11. 101 Things I Learned in Engineering School by John Kuprenas and Matthew Frederick

Engineering students should consider reading 101 Things I Learned in Engineering School, written by John Kuprenas in collaboration with Matthew Frederick. According to the book’s official website, it serves as a “life raft” for those learning engineering. It presents clear, concise lessons on how engineering thinking explains — and sometimes cannot explain — aspects of the real world.

There are both simple and complex engineering lessons in this book. This makes it one of the best engineering books for students at any level can benefit from Kuprenas and Frederick’s work. It’s more of an informative book than anything else, but one that provides fresh perspectives on some of the industry’s most fundamental principles.

12. How to Fail At Almost Everything and Still Win Big by Scott Adams

Like any other professional, engineers sometimes need helpful career advice and Scott Adams’ How to Fail At Almost Everything and Still Win Big offers just that. Adams — the creator of the famous cartoon Dilbert — faced many career challenges before developing the recognizable comic strip series.

Adams shares the game plan he followed, which includes three steps — invite failure in, embrace it, then pick its pocket. There’s much to learn from his personal story and some entertaining aspects to keep learners engaged.

13. An Engineer’s Guide to Solving Problems by Bob Schmidt

This book is excellent for engineering students beginning their working careers. Entering the real world of engineering can be strenuous for some engineering students. According to Schmidt, there could be infinite solutions to the complex problems engineers face daily.

An Engineer’s Guide to Solving Problems outlined five methods to help students set themselves up for success:

  • Questions everyone must answer to become a problem solver
  • The most and least valuable ways to communicate ideas
  • Six warnings to heed when potentially having the right solution
  • Innovative ways to see what others miss
  • Learning the right tools

Fresh graduates or entry-level engineers should consider reading Schmidt’s work.

14. Life 3.0: Being Human in the Age of Artificial Intelligence by Max Tegmark

MIT professor Max Tegmark wrote this New York Times Bestselling book, published in 2017. Tegmark asks essential questions regarding the proliferation of artificial intelligence (AI), such as, “How will AI impact war, crime and justice?” and “What career advice should we give today’s kids?”

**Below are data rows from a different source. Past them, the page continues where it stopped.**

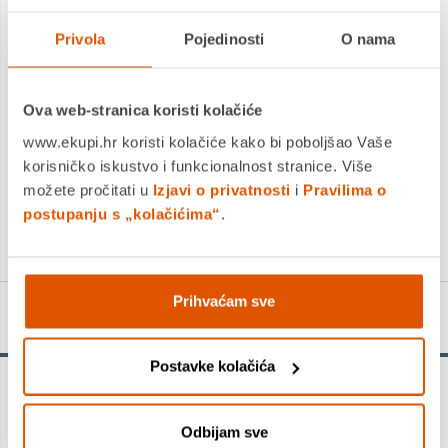
Privola
Pojedinosti
O nama
Tempera 1/10, 12 ml, OPTIMA, alu tuba kartonska kutija
4,99 €
Ova web-stranica koristi kolačiće
3,97 €
www.ekupi.hr koristi kolačiće kako bi poboljšao Vaše
korisničko iskustvo i funkcionalnost stranice. Više
+
možete pročitati u
Izjavi o privatnosti
i
Pravilima o
postupanju s „kolačićima“
.
Prihvaćam sve
Detalji proizvoda
Postavke kolačića
Materijal: 300D/PU Težina: 1 kg Zapremina: 20 l Metalna kopča
s reflektirajućim dijelom, jednostavno otvaranje i zatvaranje
Odbijam sve
Čvrsto EVA dno s nožicama kako bi se osigurala stabilnost.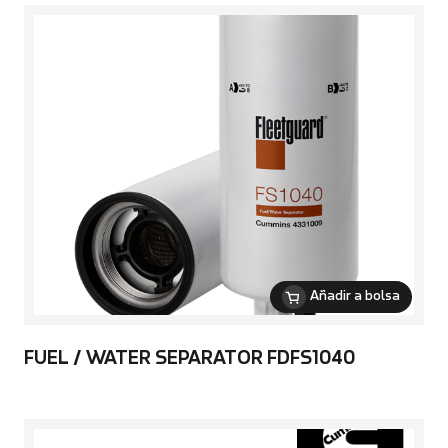
Añadir a bolsa
FUEL / WATER SEPARATOR FDFS1040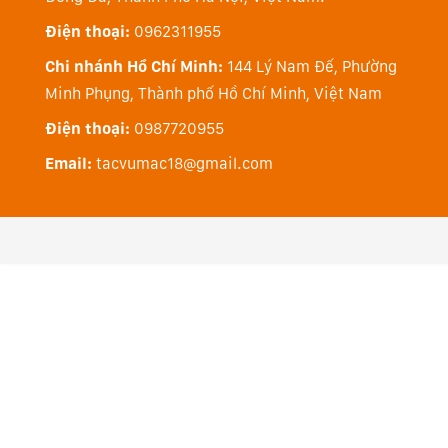
Điện thoại:
0962311955
Chi nhánh Hồ Chí Minh:
144 Lý Nam Đế, Phường
Minh Phụng, Thành phố Hồ Chí Minh, Việt Nam
Điện thoại:
0987720955
Email:
tacvumac18@gmail.com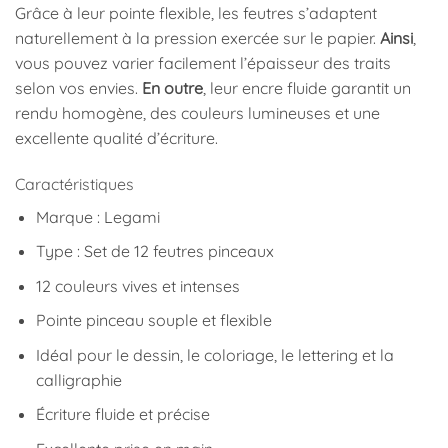
Grâce à leur pointe flexible, les feutres s’adaptent
naturellement à la pression exercée sur le papier.
Ainsi
,
vous pouvez varier facilement l’épaisseur des traits
selon vos envies.
En outre
, leur encre fluide garantit un
rendu homogène, des couleurs lumineuses et une
excellente qualité d’écriture.
Caractéristiques
Marque : Legami
Type : Set de 12 feutres pinceaux
12 couleurs vives et intenses
Pointe pinceau souple et flexible
Idéal pour le dessin, le coloriage, le lettering et la
calligraphie
Écriture fluide et précise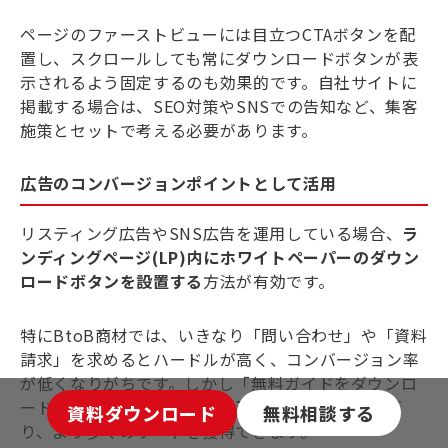
ページのファーストビューには目立つCTAボタンを配
置し、スクロールしても常にダウンロードボタンが表
示されるよう固定するのも効果的です。自社サイトに
掲載する場合は、SEO対策やSNSでの告知など、集客
施策とセットで考える必要があります。
広告のコンバージョンポイントとして活用
リスティング広告やSNS広告を運用している場合、
ラ
ンディングページ(LP)内にホワイトペーパーのダウン
ロードボタンを設置する
方法が有効です。
特にBtoB商材では、いきなり「問い合わせ」や「資料
請求」を求めるとハードルが高く、コンバージョン率
が低くなりがちです。しかし「無料ガイドをダウンロ
ード」というボタンなら、心理的なハードルが下が
資料ダウンロード
無料相談する
り、より多くのリードを獲得できます。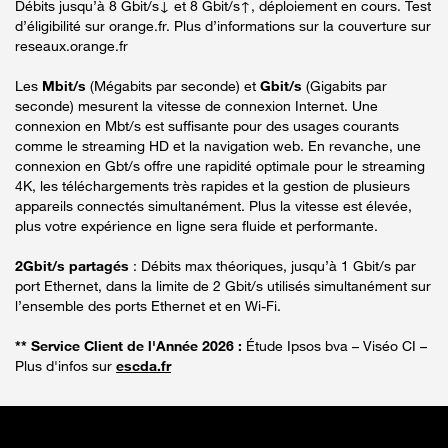
Débits jusqu’à 8 Gbit/s↓ et 8 Gbit/s↑, déploiement en cours. Test
d’éligibilité sur orange.fr. Plus d’informations sur la couverture sur
reseaux.orange.fr
Les
Mbit/s
(Mégabits par seconde) et
Gbit/s
(Gigabits par
seconde) mesurent la vitesse de connexion Internet. Une
connexion en Mbt/s est suffisante pour des usages courants
comme le streaming HD et la navigation web. En revanche, une
connexion en Gbt/s offre une rapidité optimale pour le streaming
4K, les téléchargements très rapides et la gestion de plusieurs
appareils connectés simultanément. Plus la vitesse est élevée,
plus votre expérience en ligne sera fluide et performante.
2Gbit/s partagés
: Débits max théoriques, jusqu’à 1 Gbit/s par
port Ethernet, dans la limite de 2 Gbit/s utilisés simultanément sur
l’ensemble des ports Ethernet et en Wi-Fi.
** Service Client de l'Année 2026 :
Étude Ipsos bva – Viséo CI –
Plus d'infos sur
escda.fr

Explore the ins and outs of AI and its effects on society in Life 3.0. The novel doesn’t shy away from controversial discussions, such as the essence of human consciousness, superintelligence and meaning. Consider diving into this read to discover more about AI and how it will transform the future of technology.

15. Inspired: How to Create Tech Products Customers Love by Marty Cagan

Last but not least is Inspired: How to Create Tech Products Customers Love by Marty Cagan. Cagan explores how major tech giants become popular and keep customers returning for repeat purchases. A seasoned tech product management thought leader, Cagan delivers helpful advice for engineers looking to craft technology products customers love and help a business thrive.

Cagan includes a few personal stories about his career but also profiles some of today’s most successful, driven product managers from companies like Netflix, BBC, Google, Apple and Microsoft.

Fill Your Bookshelf With the Best Engineering Books

If engineers want to grow their knowledge in their field or technological development, these books are worth the time. Anyone with an engineering background or an inventive spirit will enjoy reading these titles. Consider filling a bookshelf with some of the best engineering books this year.